5 May 2011 – The governments of Sudan and Southern Sudan have committed to implementing the two recent agreements aimed at restoring calm to the disputed region of Abyei, where clashes have claimed the lives of dozens of people in recent months, a senior United Nations official said today.

“The two parties have committed that the Kadugli and Abyei Agreements shall be carried out with the facilitation and participation of the UN,” said Haile Menkerios, the Secretary-General’s Special Representative for Sudan and head of the UN peacekeeping mission in Sudan (UNMIS).

“UNMIS will also support the containment and temporary security measures while a solution is being sought. We have agreed here to immediately move on it,” Mr. Menkerios said after meeting the President of Southern Sudan, Salva Kiir, in Juba.

The meeting followed deadly clashes at the start of the week in Abyei that claimed the lives of at least 14 people.

Mr.
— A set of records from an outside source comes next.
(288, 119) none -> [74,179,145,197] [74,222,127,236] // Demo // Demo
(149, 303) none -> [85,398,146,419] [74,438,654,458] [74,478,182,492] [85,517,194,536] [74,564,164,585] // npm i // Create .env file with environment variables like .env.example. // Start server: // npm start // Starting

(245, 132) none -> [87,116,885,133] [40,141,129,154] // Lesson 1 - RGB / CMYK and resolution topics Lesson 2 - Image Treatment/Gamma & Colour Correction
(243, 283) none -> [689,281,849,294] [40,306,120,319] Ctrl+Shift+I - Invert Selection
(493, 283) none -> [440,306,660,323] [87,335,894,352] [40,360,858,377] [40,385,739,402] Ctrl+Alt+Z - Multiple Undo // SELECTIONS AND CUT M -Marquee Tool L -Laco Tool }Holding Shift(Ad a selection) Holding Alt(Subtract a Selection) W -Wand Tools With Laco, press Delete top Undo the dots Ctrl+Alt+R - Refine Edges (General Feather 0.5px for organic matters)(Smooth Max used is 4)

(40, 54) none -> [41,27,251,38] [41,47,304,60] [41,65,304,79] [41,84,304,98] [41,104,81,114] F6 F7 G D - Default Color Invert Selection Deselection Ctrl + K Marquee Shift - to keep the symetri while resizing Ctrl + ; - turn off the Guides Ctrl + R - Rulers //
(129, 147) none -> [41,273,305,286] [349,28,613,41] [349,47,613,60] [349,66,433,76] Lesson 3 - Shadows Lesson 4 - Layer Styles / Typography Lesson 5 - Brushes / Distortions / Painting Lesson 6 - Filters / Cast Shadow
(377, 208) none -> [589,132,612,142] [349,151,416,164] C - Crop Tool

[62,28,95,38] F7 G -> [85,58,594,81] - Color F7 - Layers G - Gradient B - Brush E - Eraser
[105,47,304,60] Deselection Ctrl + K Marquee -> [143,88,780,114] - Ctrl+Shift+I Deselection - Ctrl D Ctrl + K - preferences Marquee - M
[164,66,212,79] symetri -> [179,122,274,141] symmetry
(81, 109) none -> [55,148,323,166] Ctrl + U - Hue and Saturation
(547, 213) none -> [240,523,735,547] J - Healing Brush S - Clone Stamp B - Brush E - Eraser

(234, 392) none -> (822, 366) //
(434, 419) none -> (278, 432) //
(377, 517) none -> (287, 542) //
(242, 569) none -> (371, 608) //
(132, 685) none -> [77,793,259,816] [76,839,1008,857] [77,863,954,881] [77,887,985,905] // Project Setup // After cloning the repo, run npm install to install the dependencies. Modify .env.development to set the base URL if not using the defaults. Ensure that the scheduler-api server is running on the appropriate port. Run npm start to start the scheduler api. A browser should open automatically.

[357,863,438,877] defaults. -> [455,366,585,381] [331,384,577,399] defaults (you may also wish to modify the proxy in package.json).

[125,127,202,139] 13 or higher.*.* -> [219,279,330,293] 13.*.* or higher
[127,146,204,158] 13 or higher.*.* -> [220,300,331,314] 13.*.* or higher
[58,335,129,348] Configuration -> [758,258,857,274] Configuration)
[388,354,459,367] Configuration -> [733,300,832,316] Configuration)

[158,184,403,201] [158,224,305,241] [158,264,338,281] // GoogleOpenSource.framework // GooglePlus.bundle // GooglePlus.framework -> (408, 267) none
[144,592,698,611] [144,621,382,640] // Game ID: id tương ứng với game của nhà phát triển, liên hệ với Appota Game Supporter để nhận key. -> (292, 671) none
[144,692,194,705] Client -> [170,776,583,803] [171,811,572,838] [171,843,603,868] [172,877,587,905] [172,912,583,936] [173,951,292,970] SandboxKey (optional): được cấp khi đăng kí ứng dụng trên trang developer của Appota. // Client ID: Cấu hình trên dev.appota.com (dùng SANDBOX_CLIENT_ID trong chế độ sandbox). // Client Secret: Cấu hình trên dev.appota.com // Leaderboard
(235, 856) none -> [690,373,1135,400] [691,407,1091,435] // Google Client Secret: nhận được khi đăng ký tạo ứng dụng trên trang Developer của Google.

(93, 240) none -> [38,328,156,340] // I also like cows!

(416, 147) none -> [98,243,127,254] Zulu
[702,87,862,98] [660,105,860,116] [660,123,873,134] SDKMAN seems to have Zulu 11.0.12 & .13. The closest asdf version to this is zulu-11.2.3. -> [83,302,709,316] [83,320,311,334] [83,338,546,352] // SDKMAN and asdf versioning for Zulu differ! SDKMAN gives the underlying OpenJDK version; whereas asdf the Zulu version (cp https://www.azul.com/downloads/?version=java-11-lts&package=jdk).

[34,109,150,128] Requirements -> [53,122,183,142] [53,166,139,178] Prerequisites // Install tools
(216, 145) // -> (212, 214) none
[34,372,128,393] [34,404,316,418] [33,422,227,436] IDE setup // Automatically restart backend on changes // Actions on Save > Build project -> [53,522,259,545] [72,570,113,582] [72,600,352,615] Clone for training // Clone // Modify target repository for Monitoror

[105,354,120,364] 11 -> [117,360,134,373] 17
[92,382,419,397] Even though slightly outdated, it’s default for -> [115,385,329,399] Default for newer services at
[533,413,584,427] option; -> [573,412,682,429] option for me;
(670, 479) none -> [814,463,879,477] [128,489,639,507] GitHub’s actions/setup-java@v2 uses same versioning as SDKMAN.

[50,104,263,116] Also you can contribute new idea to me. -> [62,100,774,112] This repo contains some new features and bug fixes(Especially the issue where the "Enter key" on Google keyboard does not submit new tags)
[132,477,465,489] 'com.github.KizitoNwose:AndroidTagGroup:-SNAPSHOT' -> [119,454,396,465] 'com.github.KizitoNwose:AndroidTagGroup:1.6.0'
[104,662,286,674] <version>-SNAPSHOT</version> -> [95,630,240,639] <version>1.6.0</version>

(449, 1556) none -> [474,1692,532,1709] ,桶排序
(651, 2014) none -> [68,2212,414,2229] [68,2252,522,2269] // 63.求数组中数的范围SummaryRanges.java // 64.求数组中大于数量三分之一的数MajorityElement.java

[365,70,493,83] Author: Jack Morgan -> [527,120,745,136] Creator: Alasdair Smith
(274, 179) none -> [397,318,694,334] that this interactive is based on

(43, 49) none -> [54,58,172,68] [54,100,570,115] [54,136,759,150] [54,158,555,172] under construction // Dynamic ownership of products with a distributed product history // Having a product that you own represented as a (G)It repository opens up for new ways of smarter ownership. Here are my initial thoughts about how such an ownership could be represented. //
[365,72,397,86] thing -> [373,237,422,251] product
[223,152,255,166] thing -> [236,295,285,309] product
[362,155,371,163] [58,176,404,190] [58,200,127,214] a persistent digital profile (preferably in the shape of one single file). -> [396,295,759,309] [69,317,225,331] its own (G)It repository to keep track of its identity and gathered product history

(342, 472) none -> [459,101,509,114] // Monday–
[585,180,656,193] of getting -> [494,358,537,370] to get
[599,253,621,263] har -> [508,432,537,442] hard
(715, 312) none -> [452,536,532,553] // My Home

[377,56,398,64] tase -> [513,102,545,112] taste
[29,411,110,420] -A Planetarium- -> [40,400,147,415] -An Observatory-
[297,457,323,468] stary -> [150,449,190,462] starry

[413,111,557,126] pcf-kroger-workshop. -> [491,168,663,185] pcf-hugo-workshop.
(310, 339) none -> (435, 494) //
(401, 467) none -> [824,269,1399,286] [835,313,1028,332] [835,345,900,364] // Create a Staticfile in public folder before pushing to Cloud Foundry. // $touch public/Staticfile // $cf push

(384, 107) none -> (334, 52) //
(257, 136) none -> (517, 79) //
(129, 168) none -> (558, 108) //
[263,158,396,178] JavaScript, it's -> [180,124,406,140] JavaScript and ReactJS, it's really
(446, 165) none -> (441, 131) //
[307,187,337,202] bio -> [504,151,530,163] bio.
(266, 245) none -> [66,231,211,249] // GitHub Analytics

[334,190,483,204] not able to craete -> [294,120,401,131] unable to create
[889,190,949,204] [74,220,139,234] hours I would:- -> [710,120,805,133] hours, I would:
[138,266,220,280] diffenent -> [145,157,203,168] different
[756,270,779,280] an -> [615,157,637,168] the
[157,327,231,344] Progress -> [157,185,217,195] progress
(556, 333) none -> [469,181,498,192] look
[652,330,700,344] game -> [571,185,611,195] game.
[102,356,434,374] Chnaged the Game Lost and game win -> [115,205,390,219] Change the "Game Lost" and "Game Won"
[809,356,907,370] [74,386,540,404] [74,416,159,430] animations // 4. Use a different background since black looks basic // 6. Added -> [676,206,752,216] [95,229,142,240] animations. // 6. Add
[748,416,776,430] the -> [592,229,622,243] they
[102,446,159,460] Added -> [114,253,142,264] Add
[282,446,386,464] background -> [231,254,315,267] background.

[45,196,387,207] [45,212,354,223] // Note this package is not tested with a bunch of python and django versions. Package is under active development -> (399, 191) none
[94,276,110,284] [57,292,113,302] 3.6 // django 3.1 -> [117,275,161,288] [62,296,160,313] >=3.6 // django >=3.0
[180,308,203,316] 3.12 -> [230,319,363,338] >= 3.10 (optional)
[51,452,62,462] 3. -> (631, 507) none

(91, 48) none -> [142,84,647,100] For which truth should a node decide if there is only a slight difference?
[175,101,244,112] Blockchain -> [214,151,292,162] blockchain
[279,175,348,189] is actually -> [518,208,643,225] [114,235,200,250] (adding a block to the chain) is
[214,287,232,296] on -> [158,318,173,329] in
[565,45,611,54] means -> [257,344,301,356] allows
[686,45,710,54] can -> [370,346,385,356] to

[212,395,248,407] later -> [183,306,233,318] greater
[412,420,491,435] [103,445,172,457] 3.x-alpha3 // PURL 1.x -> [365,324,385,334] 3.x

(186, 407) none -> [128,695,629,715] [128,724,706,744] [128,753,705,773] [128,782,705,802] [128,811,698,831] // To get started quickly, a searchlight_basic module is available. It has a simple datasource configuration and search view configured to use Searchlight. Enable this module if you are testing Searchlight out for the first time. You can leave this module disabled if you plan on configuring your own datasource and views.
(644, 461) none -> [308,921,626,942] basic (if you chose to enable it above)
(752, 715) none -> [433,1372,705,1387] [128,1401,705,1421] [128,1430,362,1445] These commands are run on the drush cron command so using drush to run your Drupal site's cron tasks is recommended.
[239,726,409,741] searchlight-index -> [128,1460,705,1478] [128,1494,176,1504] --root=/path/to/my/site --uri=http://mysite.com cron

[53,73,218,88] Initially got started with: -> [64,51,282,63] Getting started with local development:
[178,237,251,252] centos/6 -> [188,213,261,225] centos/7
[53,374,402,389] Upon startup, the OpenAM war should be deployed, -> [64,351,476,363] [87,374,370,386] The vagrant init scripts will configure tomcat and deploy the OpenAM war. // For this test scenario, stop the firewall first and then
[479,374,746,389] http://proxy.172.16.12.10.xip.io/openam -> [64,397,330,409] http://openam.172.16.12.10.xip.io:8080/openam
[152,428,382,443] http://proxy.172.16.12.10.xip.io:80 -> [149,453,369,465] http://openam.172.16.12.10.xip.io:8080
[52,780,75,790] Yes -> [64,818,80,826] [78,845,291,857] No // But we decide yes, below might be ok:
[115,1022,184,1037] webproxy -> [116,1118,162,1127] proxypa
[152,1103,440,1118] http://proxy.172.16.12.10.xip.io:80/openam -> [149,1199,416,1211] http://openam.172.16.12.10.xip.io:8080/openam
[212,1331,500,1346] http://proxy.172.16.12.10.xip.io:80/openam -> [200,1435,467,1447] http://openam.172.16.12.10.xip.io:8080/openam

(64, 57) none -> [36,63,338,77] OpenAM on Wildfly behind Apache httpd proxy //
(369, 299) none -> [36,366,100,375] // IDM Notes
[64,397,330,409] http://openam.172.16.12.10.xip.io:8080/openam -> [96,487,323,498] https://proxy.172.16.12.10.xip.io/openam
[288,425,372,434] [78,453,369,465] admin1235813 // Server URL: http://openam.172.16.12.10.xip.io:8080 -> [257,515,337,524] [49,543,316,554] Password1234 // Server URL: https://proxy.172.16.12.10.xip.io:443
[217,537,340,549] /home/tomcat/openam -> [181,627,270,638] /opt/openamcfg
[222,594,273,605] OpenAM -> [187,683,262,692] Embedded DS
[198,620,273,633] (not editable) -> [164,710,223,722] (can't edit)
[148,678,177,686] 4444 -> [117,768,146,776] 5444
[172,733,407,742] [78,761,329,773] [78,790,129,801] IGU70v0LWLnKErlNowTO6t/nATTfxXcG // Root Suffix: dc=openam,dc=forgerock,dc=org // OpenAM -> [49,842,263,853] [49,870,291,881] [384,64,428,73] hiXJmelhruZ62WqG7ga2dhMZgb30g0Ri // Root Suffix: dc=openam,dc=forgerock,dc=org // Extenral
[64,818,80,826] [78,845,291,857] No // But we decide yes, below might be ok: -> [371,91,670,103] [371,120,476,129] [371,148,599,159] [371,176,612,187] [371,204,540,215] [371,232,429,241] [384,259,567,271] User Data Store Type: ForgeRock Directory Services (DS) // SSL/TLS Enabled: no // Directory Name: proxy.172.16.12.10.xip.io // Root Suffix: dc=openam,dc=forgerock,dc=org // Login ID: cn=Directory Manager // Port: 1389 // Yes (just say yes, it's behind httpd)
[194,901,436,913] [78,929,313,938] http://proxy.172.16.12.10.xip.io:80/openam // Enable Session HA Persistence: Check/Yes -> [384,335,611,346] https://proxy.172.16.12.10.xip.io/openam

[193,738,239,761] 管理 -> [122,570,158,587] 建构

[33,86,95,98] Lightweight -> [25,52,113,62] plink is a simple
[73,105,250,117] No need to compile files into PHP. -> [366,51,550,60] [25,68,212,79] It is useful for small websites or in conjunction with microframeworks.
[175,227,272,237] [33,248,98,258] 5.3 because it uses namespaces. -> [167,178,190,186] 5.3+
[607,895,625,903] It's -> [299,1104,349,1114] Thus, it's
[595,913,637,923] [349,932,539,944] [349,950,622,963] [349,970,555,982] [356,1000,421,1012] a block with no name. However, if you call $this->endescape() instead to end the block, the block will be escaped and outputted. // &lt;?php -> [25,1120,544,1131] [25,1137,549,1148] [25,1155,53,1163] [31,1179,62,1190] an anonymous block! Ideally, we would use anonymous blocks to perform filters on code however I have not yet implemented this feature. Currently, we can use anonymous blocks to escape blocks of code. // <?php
Menkerios was accompanied today by the United States Special Envoy to Sudan, Princeton Lyman, and former Burundian President Pierre Buyoya of the African Union High-Level Implementation Panel on Sudan.

Before travelling to Juba, Mr. Menkerios met in Khartoum with senior officials of the Government of Sudan, who also expressed their readiness to implement the agreements.

Under the Kadugli and Abyei Agreements, signed in January and March respectively, both sides committed to the total withdrawal of all unauthorized forces from the Abyei Area, leaving the maintenance of security to the joint integrated units (JIUs) and joint integrated police units, which are made up of personnel from both sides.

Tensions have been high in Abyei for months as the area remains in dispute between the north and the south, which will formally separate from the rest of Sudan in July.

A referendum on the future status of Abyei was supposed to have been held in January but never took place amid disputes over voter eligibility.